### To do
Give the number of lines in the data below containing the word "position", with no other text.
((
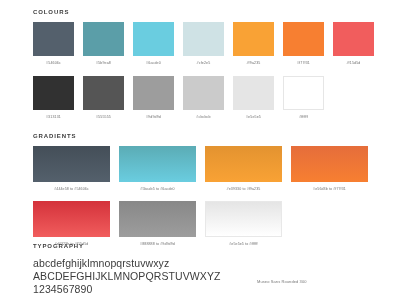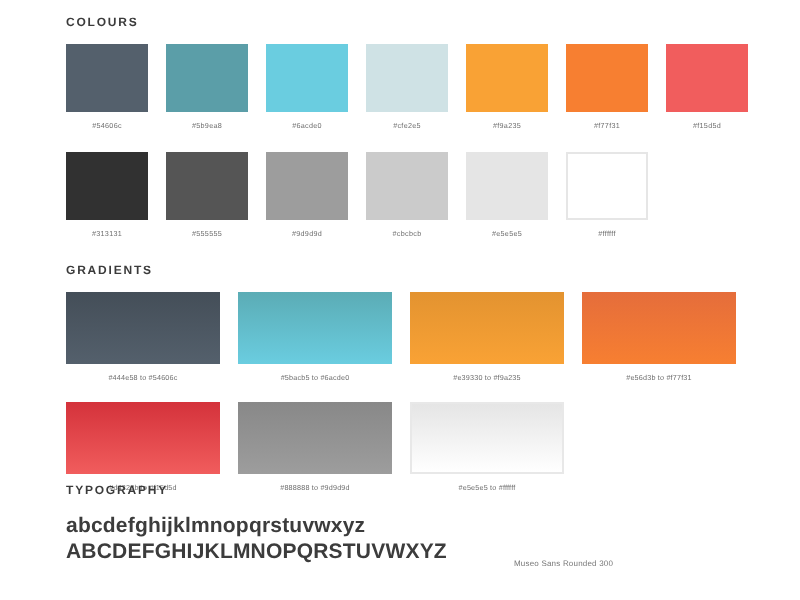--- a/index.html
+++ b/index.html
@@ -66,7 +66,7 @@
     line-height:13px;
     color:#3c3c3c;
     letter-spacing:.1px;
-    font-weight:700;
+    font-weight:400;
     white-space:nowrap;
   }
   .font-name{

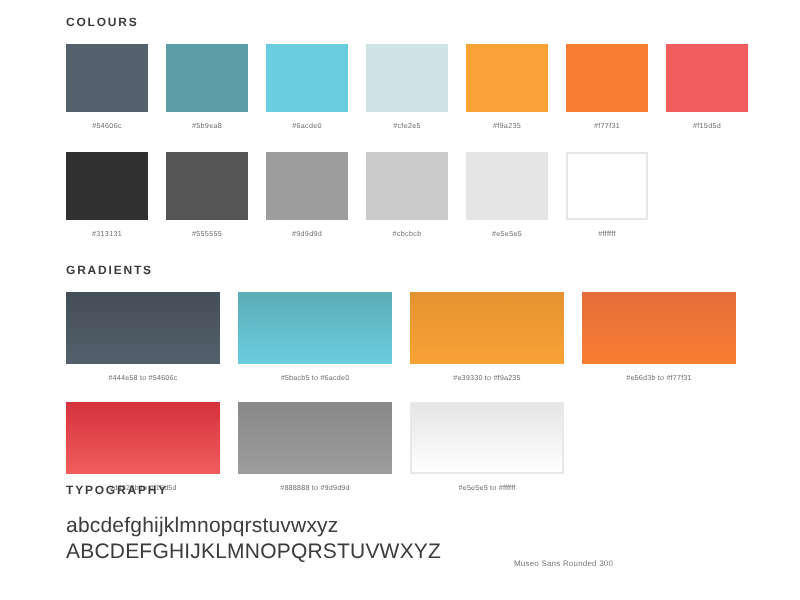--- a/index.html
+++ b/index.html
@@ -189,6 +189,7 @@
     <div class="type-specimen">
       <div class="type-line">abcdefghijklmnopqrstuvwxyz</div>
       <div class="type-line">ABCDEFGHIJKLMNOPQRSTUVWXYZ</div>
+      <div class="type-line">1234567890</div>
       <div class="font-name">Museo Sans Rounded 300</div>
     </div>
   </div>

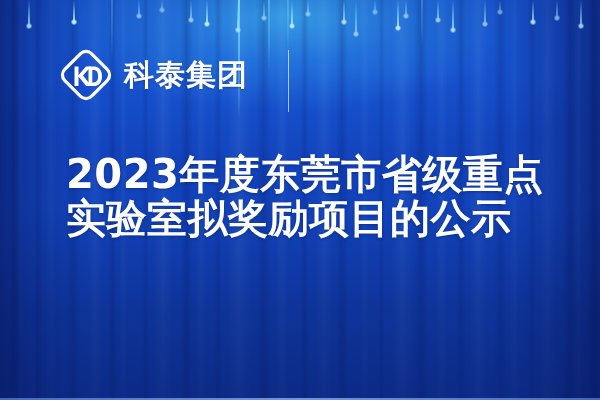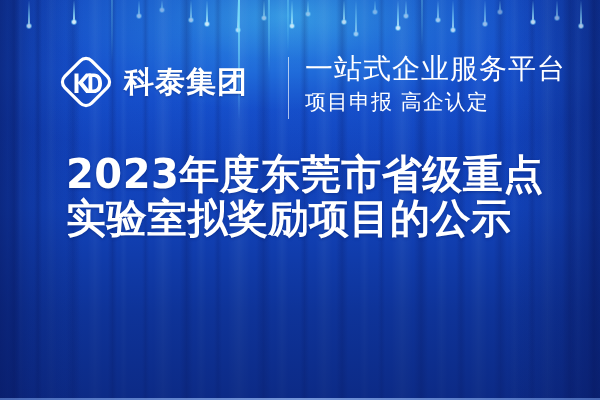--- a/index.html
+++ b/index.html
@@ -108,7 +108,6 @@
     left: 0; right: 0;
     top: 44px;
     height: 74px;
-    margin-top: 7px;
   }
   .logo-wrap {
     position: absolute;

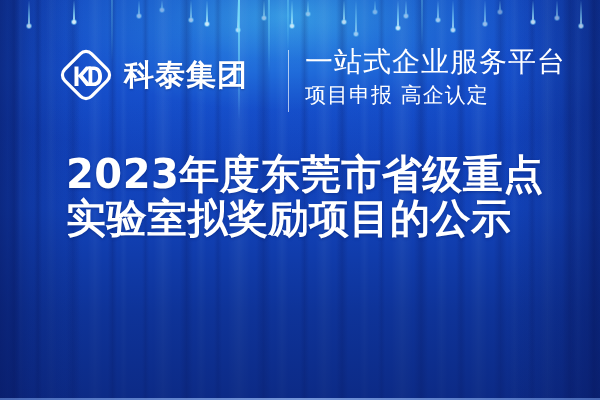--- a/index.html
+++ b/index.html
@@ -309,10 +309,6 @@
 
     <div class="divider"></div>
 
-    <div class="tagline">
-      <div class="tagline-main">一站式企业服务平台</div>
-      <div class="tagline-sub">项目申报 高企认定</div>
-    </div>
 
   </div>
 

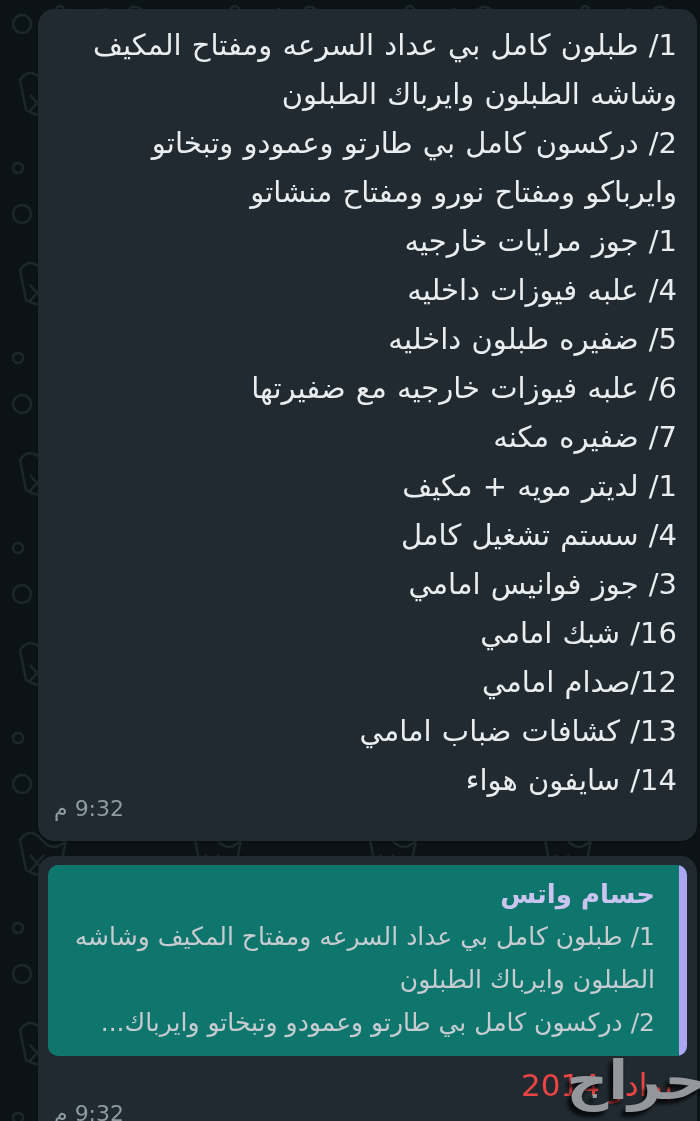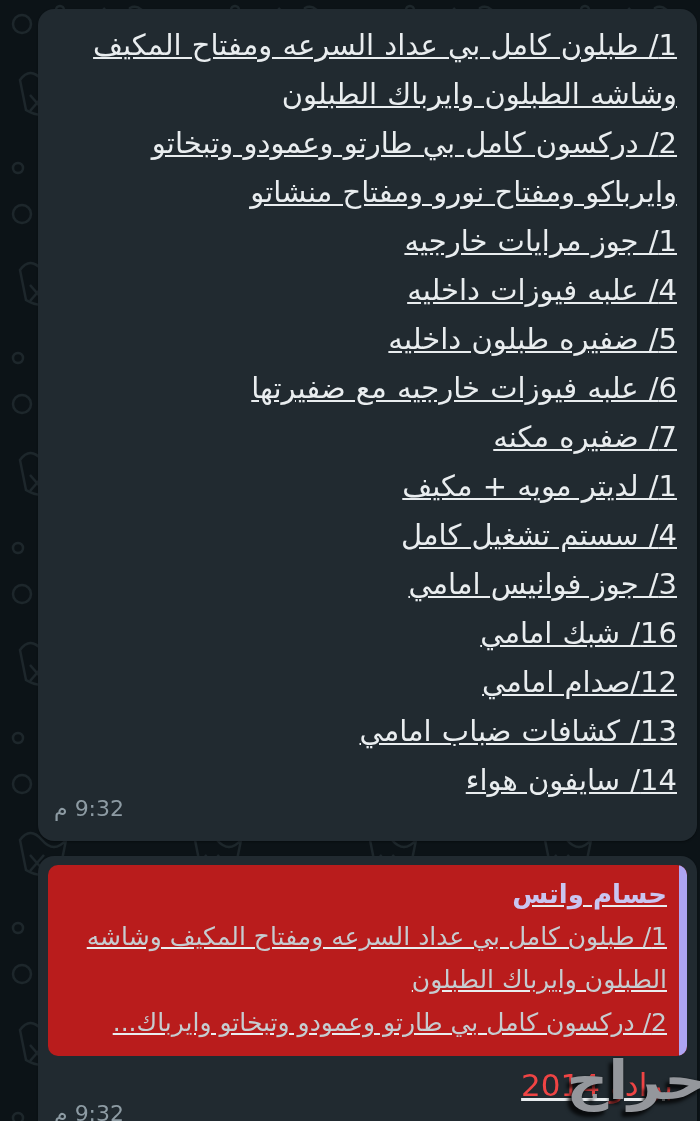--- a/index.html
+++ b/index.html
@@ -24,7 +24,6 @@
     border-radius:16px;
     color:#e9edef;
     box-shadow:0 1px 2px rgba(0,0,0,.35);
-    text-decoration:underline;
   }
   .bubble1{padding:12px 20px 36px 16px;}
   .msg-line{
))
((
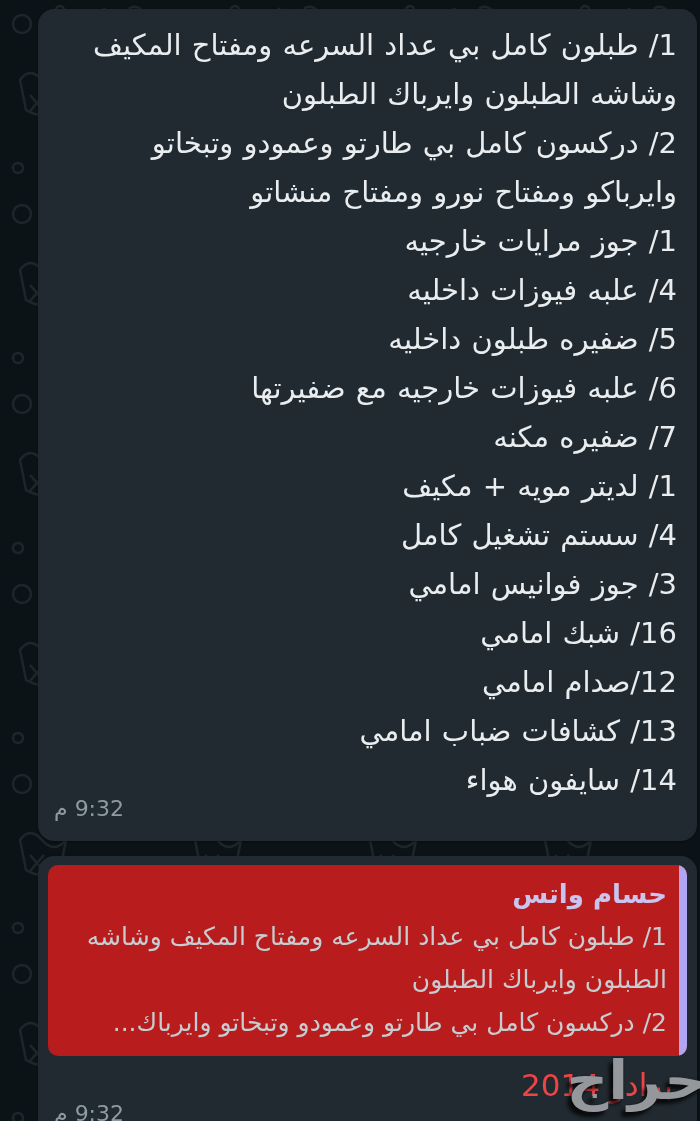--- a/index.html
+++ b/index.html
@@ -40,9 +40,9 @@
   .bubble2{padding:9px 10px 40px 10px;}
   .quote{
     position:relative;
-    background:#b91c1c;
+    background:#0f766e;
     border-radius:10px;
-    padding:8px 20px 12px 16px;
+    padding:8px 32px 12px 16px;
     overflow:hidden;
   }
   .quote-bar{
))
((
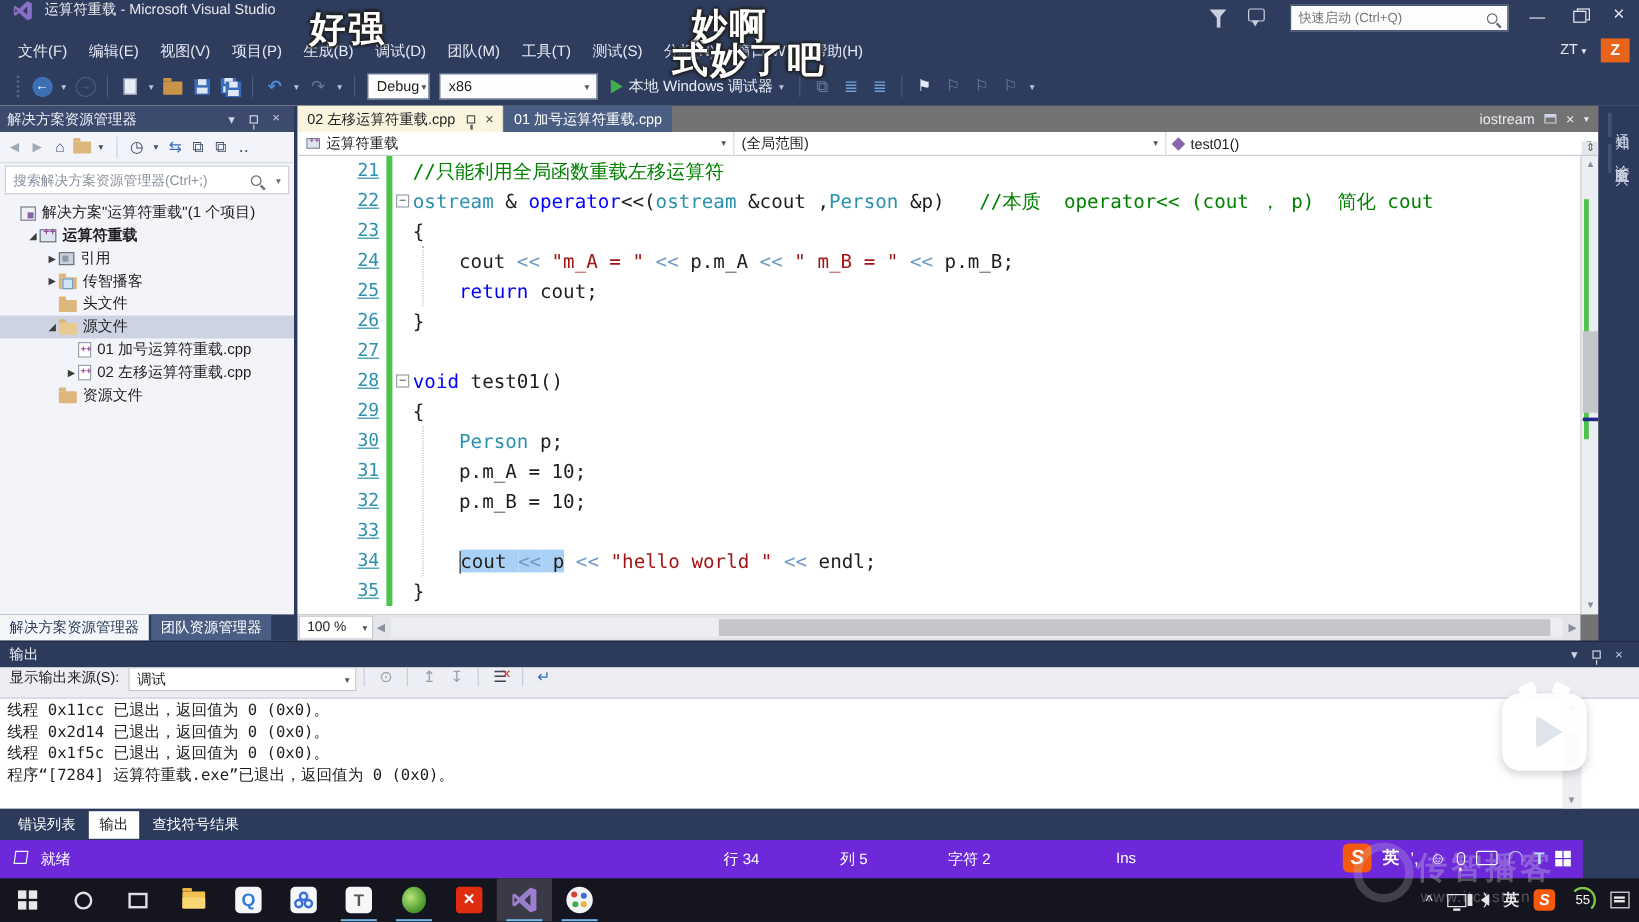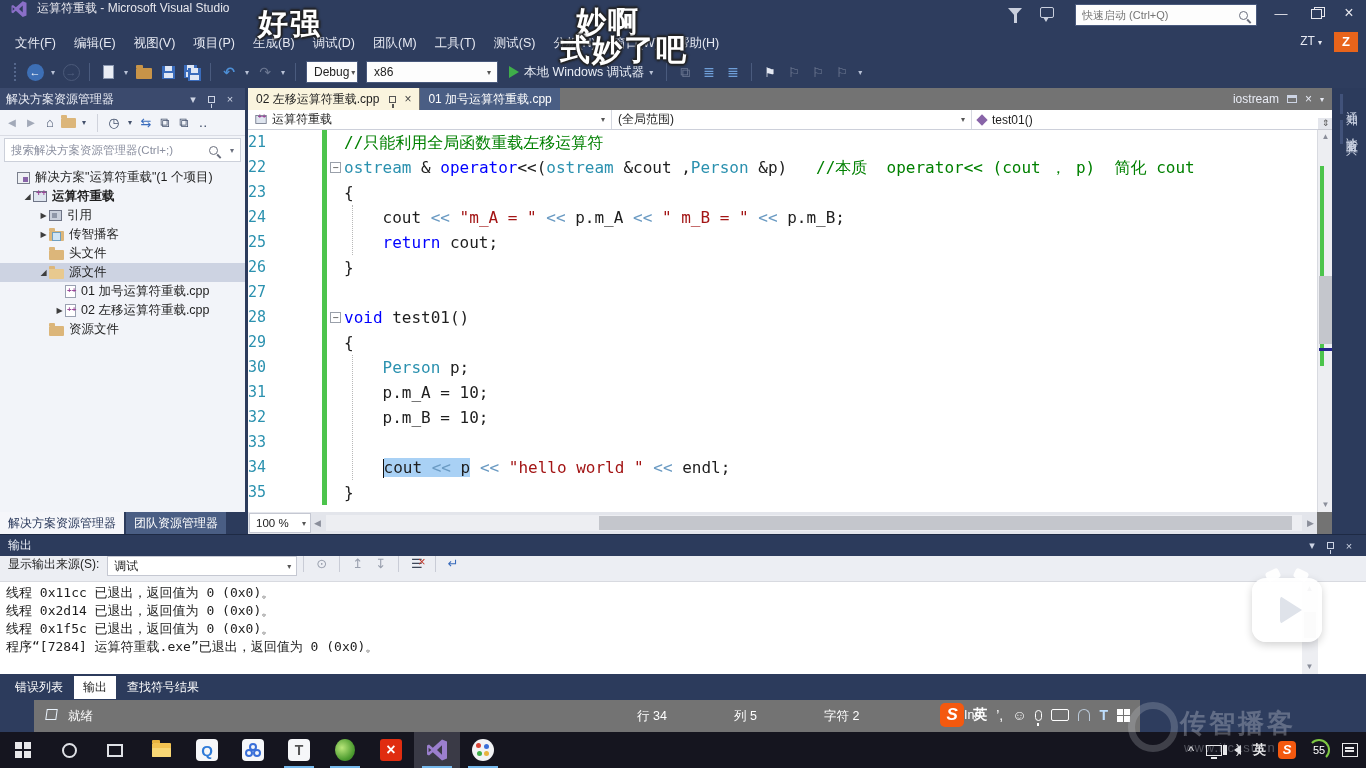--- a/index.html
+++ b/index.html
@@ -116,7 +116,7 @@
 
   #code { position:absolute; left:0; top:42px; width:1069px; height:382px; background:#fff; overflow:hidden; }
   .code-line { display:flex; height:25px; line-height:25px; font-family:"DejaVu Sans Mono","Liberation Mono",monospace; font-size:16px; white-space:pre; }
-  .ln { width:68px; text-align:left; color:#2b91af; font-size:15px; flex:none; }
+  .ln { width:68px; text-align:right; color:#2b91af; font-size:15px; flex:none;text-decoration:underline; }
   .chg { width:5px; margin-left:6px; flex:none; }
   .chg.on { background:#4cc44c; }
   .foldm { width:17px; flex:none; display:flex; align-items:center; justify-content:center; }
))
### Solution to the exercise
3